◆ **Aim of the exercise**:
Keeping every character in place, output all the data.
── Data extracts ──
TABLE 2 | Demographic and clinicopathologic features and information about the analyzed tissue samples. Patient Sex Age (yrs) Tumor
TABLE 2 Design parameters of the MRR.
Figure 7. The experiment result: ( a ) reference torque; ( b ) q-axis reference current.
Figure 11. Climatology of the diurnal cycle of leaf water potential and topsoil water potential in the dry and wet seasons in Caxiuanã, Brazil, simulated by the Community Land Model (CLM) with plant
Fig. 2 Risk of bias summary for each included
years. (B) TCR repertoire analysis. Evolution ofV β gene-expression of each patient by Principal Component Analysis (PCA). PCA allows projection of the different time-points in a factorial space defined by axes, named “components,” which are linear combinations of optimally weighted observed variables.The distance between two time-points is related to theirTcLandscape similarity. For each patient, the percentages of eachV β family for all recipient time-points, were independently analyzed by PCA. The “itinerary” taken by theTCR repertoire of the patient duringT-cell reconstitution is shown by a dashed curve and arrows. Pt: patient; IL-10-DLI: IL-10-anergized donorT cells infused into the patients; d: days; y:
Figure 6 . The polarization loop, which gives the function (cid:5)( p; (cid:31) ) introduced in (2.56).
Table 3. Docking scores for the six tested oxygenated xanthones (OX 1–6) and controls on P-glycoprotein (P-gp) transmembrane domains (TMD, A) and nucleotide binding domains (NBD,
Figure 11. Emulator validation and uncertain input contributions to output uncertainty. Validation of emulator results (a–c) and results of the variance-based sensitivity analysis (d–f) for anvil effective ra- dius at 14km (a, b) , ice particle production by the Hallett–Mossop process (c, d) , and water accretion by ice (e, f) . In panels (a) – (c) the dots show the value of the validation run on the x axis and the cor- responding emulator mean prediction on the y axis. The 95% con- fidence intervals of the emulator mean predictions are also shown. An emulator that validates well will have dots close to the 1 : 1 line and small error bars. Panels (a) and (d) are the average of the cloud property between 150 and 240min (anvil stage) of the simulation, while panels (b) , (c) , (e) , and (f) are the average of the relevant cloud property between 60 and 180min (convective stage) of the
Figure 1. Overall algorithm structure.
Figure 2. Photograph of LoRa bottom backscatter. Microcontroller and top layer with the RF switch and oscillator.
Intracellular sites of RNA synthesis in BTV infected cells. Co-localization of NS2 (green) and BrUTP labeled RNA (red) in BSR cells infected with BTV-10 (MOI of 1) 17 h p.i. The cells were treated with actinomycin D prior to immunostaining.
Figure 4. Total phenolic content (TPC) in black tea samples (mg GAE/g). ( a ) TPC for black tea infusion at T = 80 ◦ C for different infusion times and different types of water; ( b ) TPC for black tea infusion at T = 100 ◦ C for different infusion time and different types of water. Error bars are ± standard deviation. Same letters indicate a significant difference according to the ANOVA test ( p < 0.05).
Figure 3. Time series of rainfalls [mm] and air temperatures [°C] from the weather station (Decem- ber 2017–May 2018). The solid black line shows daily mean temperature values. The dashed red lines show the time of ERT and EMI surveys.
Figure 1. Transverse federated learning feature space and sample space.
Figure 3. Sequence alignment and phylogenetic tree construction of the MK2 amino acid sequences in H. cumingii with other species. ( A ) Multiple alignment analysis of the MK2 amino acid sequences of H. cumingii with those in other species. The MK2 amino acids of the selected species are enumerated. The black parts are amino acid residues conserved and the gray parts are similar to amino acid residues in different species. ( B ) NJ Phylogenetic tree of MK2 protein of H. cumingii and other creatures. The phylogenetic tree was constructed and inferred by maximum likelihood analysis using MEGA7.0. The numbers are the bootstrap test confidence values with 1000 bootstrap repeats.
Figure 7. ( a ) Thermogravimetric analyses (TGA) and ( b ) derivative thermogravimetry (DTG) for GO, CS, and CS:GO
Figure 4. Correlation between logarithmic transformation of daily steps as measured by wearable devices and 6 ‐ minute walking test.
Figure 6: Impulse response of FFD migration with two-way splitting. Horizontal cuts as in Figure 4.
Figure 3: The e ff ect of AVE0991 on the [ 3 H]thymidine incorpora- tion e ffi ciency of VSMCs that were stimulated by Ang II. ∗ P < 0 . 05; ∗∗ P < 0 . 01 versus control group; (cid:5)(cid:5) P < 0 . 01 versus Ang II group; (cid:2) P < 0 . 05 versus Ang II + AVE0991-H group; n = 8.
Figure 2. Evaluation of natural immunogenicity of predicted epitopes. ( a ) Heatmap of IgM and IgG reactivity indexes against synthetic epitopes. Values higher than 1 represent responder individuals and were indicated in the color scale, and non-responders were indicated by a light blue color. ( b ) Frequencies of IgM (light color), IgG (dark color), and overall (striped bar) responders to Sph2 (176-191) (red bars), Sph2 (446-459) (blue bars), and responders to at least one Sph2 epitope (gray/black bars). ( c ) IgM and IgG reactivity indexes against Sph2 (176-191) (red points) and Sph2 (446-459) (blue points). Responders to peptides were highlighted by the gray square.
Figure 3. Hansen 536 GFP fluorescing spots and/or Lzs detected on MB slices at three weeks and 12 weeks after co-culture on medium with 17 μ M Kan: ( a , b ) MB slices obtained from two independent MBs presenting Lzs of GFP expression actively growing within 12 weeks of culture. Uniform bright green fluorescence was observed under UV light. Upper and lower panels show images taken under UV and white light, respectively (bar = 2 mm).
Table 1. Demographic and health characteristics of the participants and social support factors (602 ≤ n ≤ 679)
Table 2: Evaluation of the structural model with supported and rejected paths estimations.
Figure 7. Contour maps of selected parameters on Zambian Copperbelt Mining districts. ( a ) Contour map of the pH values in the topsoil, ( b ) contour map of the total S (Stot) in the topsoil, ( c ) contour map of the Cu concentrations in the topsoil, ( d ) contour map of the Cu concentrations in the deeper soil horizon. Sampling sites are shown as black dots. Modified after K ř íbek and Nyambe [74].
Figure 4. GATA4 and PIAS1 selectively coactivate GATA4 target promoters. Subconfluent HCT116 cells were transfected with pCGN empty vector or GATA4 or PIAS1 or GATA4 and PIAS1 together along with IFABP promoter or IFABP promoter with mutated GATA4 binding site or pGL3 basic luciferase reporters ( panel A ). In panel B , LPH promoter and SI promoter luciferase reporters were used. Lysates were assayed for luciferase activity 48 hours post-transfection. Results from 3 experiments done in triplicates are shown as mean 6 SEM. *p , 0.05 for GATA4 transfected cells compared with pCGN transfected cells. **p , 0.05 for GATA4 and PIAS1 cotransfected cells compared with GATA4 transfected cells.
───
◆ **Exercise result**:
TABLE 2 | Demographic and clinicopathologic features and information about the analyzed tissue samples. Patient Sex Age (yrs) Tumor
TABLE 2 Design parameters of the MRR.
Figure 7. The experiment result: ( a ) reference torque; ( b ) q-axis reference current.
Figure 11. Climatology of the diurnal cycle of leaf water potential and topsoil water potential in the dry and wet seasons in Caxiuanã, Brazil, simulated by the Community Land Model (CLM) with plant
Fig. 2 Risk of bias summary for each included
years. (B) TCR repertoire analysis. Evolution ofV β gene-expression of each patient by Principal Component Analysis (PCA). PCA allows projection of the different time-points in a factorial space defined by axes, named “components,” which are linear combinations of optimally weighted observed variables.The distance between two time-points is related to theirTcLandscape similarity. For each patient, the percentages of eachV β family for all recipient time-points, were independently analyzed by PCA. The “itinerary” taken by theTCR repertoire of the patient duringT-cell reconstitution is shown by a dashed curve and arrows. Pt: patient; IL-10-DLI: IL-10-anergized donorT cells infused into the patients; d: days; y:
Figure 6 . The polarization loop, which gives the function (cid:5)( p; (cid:31) ) introduced in (2.56).
Table 3. Docking scores for the six tested oxygenated xanthones (OX 1–6) and controls on P-glycoprotein (P-gp) transmembrane domains (TMD, A) and nucleotide binding domains (NBD,
Figure 11. Emulator validation and uncertain input contributions to output uncertainty. Validation of emulator results (a–c) and results of the variance-based sensitivity analysis (d–f) for anvil effective ra- dius at 14km (a, b) , ice particle production by the Hallett–Mossop process (c, d) , and water accretion by ice (e, f) . In panels (a) – (c) the dots show the value of the validation run on the x axis and the cor- responding emulator mean prediction on the y axis. The 95% con- fidence intervals of the emulator mean predictions are also shown. An emulator that validates well will have dots close to the 1 : 1 line and small error bars. Panels (a) and (d) are the average of the cloud property between 150 and 240min (anvil stage) of the simulation, while panels (b) , (c) , (e) , and (f) are the average of the relevant cloud property between 60 and 180min (convective stage) of the
Figure 1. Overall algorithm structure.
Figure 2. Photograph of LoRa bottom backscatter. Microcontroller and top layer with the RF switch and oscillator.
Intracellular sites of RNA synthesis in BTV infected cells. Co-localization of NS2 (green) and BrUTP labeled RNA (red) in BSR cells infected with BTV-10 (MOI of 1) 17 h p.i. The cells were treated with actinomycin D prior to immunostaining.
Figure 4. Total phenolic content (TPC) in black tea samples (mg GAE/g). ( a ) TPC for black tea infusion at T = 80 ◦ C for different infusion times and different types of water; ( b ) TPC for black tea infusion at T = 100 ◦ C for different infusion time and different types of water. Error bars are ± standard deviation. Same letters indicate a significant difference according to the ANOVA test ( p < 0.05).
Figure 3. Time series of rainfalls [mm] and air temperatures [°C] from the weather station (Decem- ber 2017–May 2018). The solid black line shows daily mean temperature values. The dashed red lines show the time of ERT and EMI surveys.
Figure 1. Transverse federated learning feature space and sample space.
Figure 3. Sequence alignment and phylogenetic tree construction of the MK2 amino acid sequences in H. cumingii with other species. ( A ) Multiple alignment analysis of the MK2 amino acid sequences of H. cumingii with those in other species. The MK2 amino acids of the selected species are enumerated. The black parts are amino acid residues conserved and the gray parts are similar to amino acid residues in different species. ( B ) NJ Phylogenetic tree of MK2 protein of H. cumingii and other creatures. The phylogenetic tree was constructed and inferred by maximum likelihood analysis using MEGA7.0. The numbers are the bootstrap test confidence values with 1000 bootstrap repeats.
Figure 7. ( a ) Thermogravimetric analyses (TGA) and ( b ) derivative thermogravimetry (DTG) for GO, CS, and CS:GO
Figure 4. Correlation between logarithmic transformation of daily steps as measured by wearable devices and 6 ‐ minute walking test.
Figure 6: Impulse response of FFD migration with two-way splitting. Horizontal cuts as in Figure 4.
Figure 3: The e ff ect of AVE0991 on the [ 3 H]thymidine incorpora- tion e ffi ciency of VSMCs that were stimulated by Ang II. ∗ P < 0 . 05; ∗∗ P < 0 . 01 versus control group; (cid:5)(cid:5) P < 0 . 01 versus Ang II group; (cid:2) P < 0 . 05 versus Ang II + AVE0991-H group; n = 8.
Figure 2. Evaluation of natural immunogenicity of predicted epitopes. ( a ) Heatmap of IgM and IgG reactivity indexes against synthetic epitopes. Values higher than 1 represent responder individuals and were indicated in the color scale, and non-responders were indicated by a light blue color. ( b ) Frequencies of IgM (light color), IgG (dark color), and overall (striped bar) responders to Sph2 (176-191) (red bars), Sph2 (446-459) (blue bars), and responders to at least one Sph2 epitope (gray/black bars). ( c ) IgM and IgG reactivity indexes against Sph2 (176-191) (red points) and Sph2 (446-459) (blue points). Responders to peptides were highlighted by the gray square.
Figure 3. Hansen 536 GFP fluorescing spots and/or Lzs detected on MB slices at three weeks and 12 weeks after co-culture on medium with 17 μ M Kan: ( a , b ) MB slices obtained from two independent MBs presenting Lzs of GFP expression actively growing within 12 weeks of culture. Uniform bright green fluorescence was observed under UV light. Upper and lower panels show images taken under UV and white light, respectively (bar = 2 mm).
Table 1. Demographic and health characteristics of the participants and social support factors (602 ≤ n ≤ 679)
Table 2: Evaluation of the structural model with supported and rejected paths estimations.
Figure 7. Contour maps of selected parameters on Zambian Copperbelt Mining districts. ( a ) Contour map of the pH values in the topsoil, ( b ) contour map of the total S (Stot) in the topsoil, ( c ) contour map of the Cu concentrations in the topsoil, ( d ) contour map of the Cu concentrations in the deeper soil horizon. Sampling sites are shown as black dots. Modified after K ř íbek and Nyambe [74].
Figure 4. GATA4 and PIAS1 selectively coactivate GATA4 target promoters. Subconfluent HCT116 cells were transfected with pCGN empty vector or GATA4 or PIAS1 or GATA4 and PIAS1 together along with IFABP promoter or IFABP promoter with mutated GATA4 binding site or pGL3 basic luciferase reporters ( panel A ). In panel B , LPH promoter and SI promoter luciferase reporters were used. Lysates were assayed for luciferase activity 48 hours post-transfection. Results from 3 experiments done in triplicates are shown as mean 6 SEM. *p , 0.05 for GATA4 transfected cells compared with pCGN transfected cells. **p , 0.05 for GATA4 and PIAS1 cotransfected cells compared with GATA4 transfected cells.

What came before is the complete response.